Sul piano della bontà occorre riportare il dibattito dall'astrattezza dei concetti - su cui lo scontro può essere infinito - alla concretezza della realtà, che è vita. Far parlare le storie come quella di Martin Pistorius e Angéle Lieby, entrambi in stato vegetativo, si sono risvegliati raccontando come in quei momenti di sofferenza li teneva in vita l’affetto e la vicinanza dei loro familiari. Dare voce a chi ogni giorno si occupa di malati terminali e conosce in modo diretto le loro vicende, le loro paure, le loro consolazioni. Sono esperienze vive, belle, reali, che dicono molto di più sulla morte e sulla sofferenza di quanto possano fare i dibattiti teorici. 

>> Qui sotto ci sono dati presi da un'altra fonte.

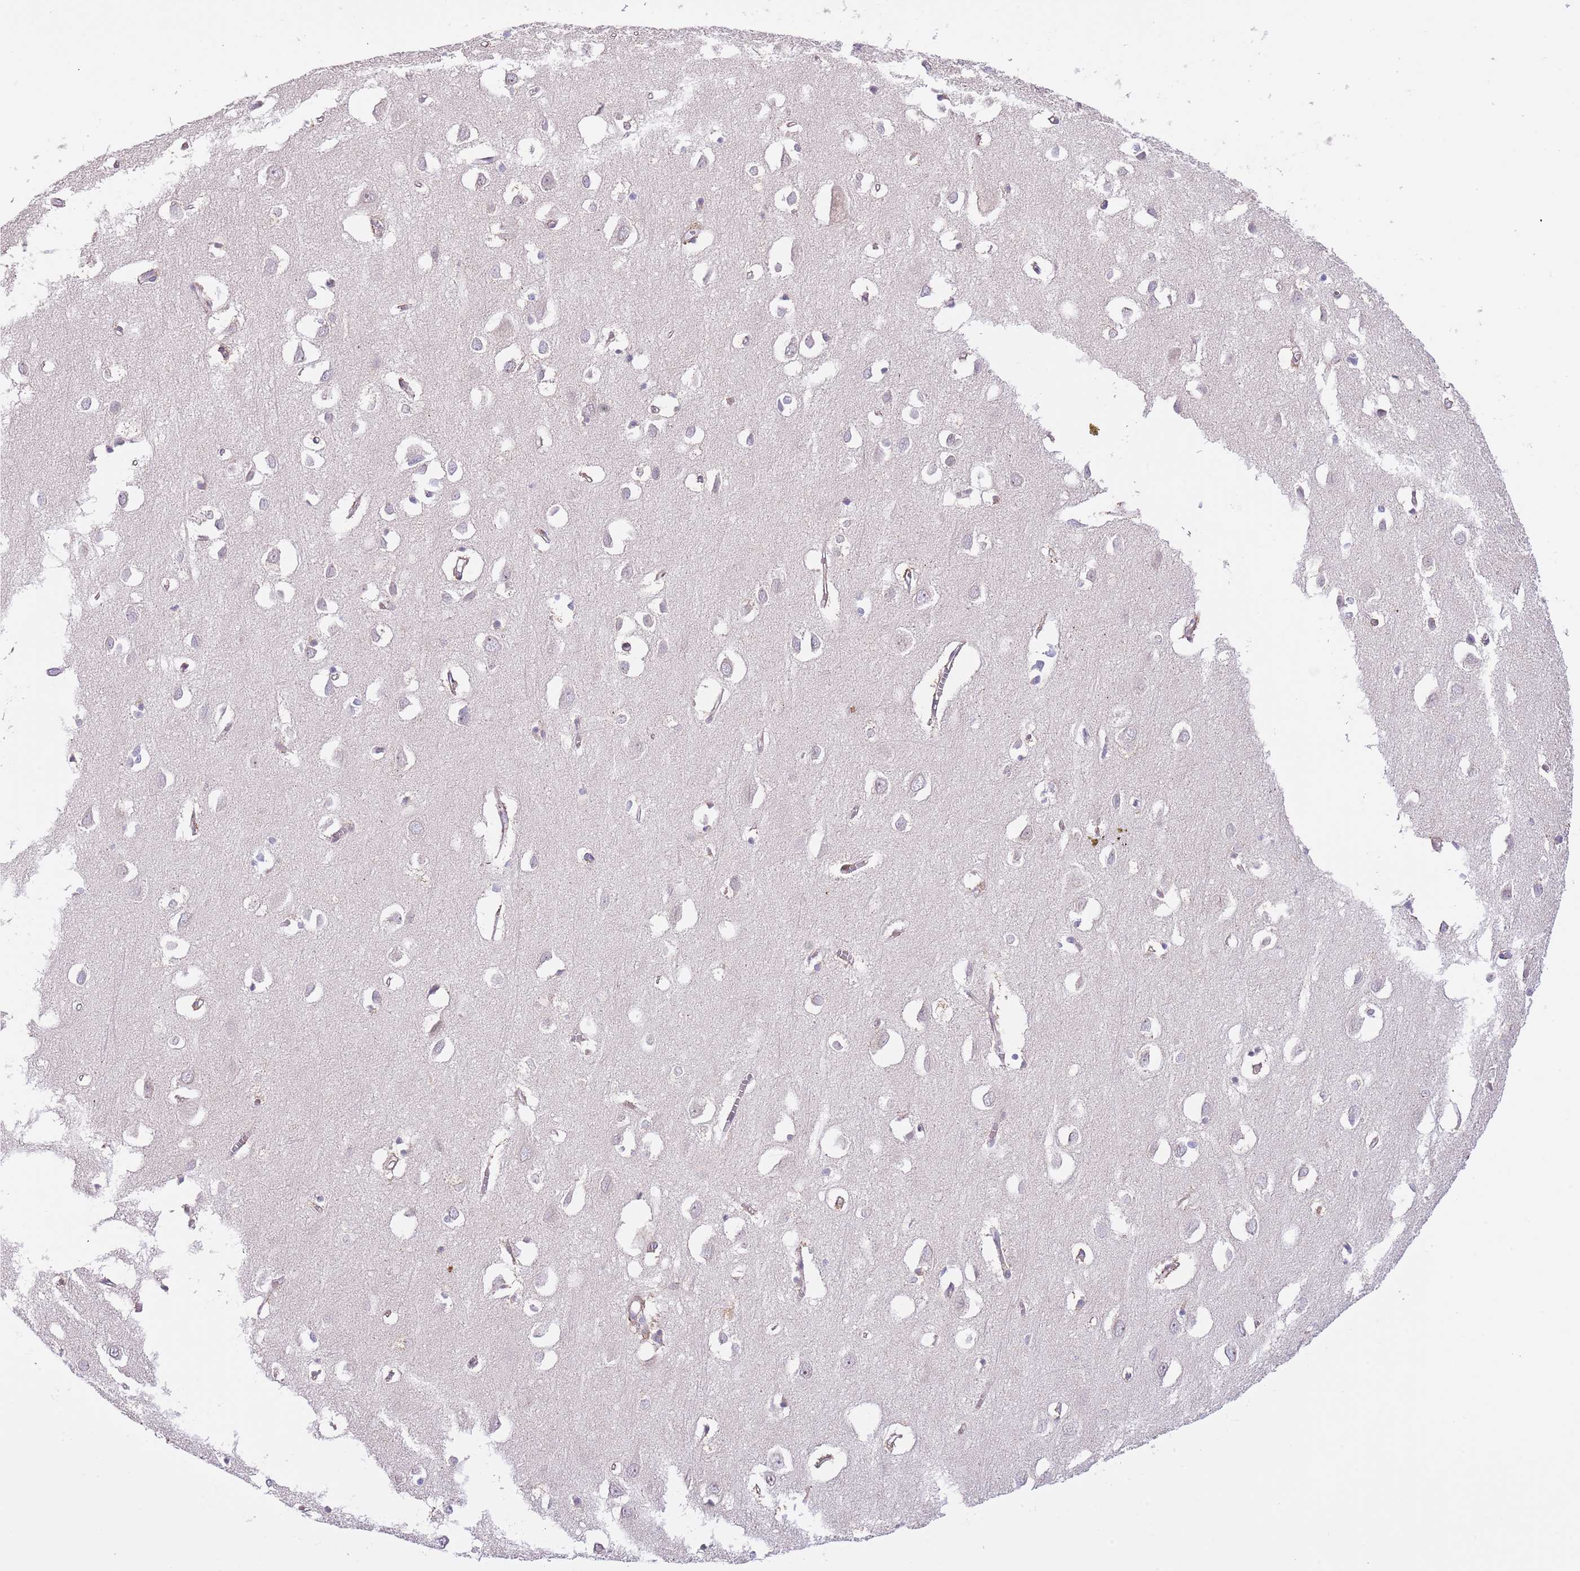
{"staining": {"intensity": "negative", "quantity": "none", "location": "none"}, "tissue": "cerebral cortex", "cell_type": "Endothelial cells", "image_type": "normal", "snomed": [{"axis": "morphology", "description": "Normal tissue, NOS"}, {"axis": "topography", "description": "Cerebral cortex"}], "caption": "DAB immunohistochemical staining of normal human cerebral cortex reveals no significant positivity in endothelial cells.", "gene": "AP1S2", "patient": {"sex": "female", "age": 64}}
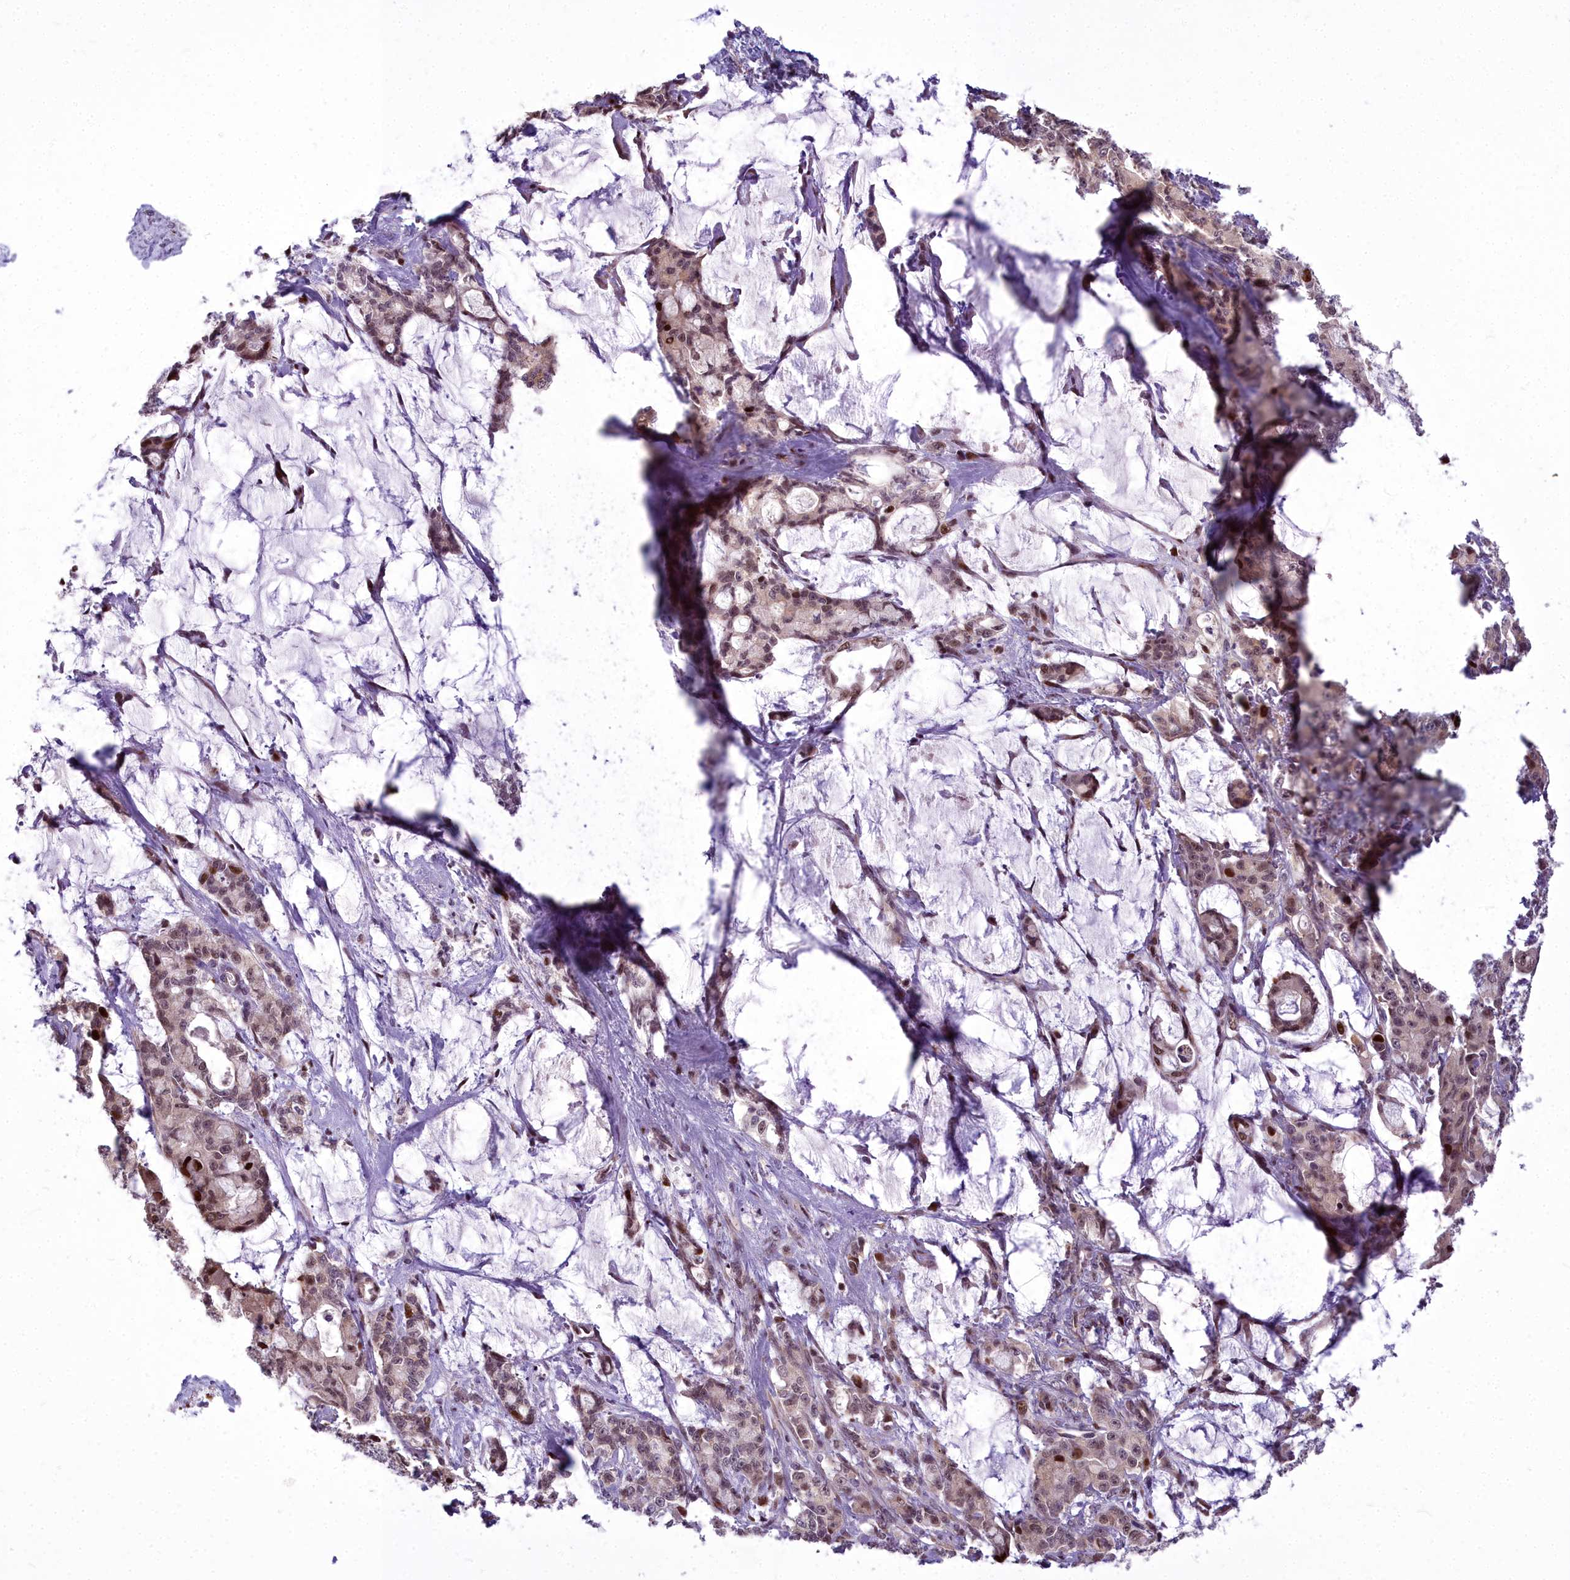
{"staining": {"intensity": "weak", "quantity": ">75%", "location": "nuclear"}, "tissue": "pancreatic cancer", "cell_type": "Tumor cells", "image_type": "cancer", "snomed": [{"axis": "morphology", "description": "Adenocarcinoma, NOS"}, {"axis": "topography", "description": "Pancreas"}], "caption": "Brown immunohistochemical staining in human pancreatic adenocarcinoma shows weak nuclear expression in about >75% of tumor cells.", "gene": "AP1M1", "patient": {"sex": "female", "age": 73}}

Un impegno di comunicazione

E’ importante insomma che ciascuno, al momento di trattare temi cruciali per la vita umana, si senta chiamato a un impegno di comunicazione, a partire dai propri spazi social. Vale per l'eutanasia come per qualsiasi altro tema: occorre fare nel proprio piccolo un’opera di cultura fondata sulla realtà e sulla ragione, dando voce ai dati, agli esperti e a chi ha esperienza diretta, senza scadere in dialettiche sterilmente contrapposte che non incoraggiano nessuno a una visione più attenta alla dignità della persona. 

Come ho già scritto: il campo non è di battaglia ma un terreno da arare. Tutte le persone di buona volontà presenti nel mondo digitale possono seminare, coinvolgere, ispirare: è questo che farà fermare a riflettere anche solo per un attimo chi, magari distratto, si sta solo lasciando spingere dalla corrente. Basta un colpo d’ala (tuo e mio) affinché la conversazione pubblica online - invece di abbassarsi a reazioni istintive - possa prendere quota, per regalarci una visione della realtà più ricca e piena. Che poi è questo lo scopo (nobile) di ogni discussione.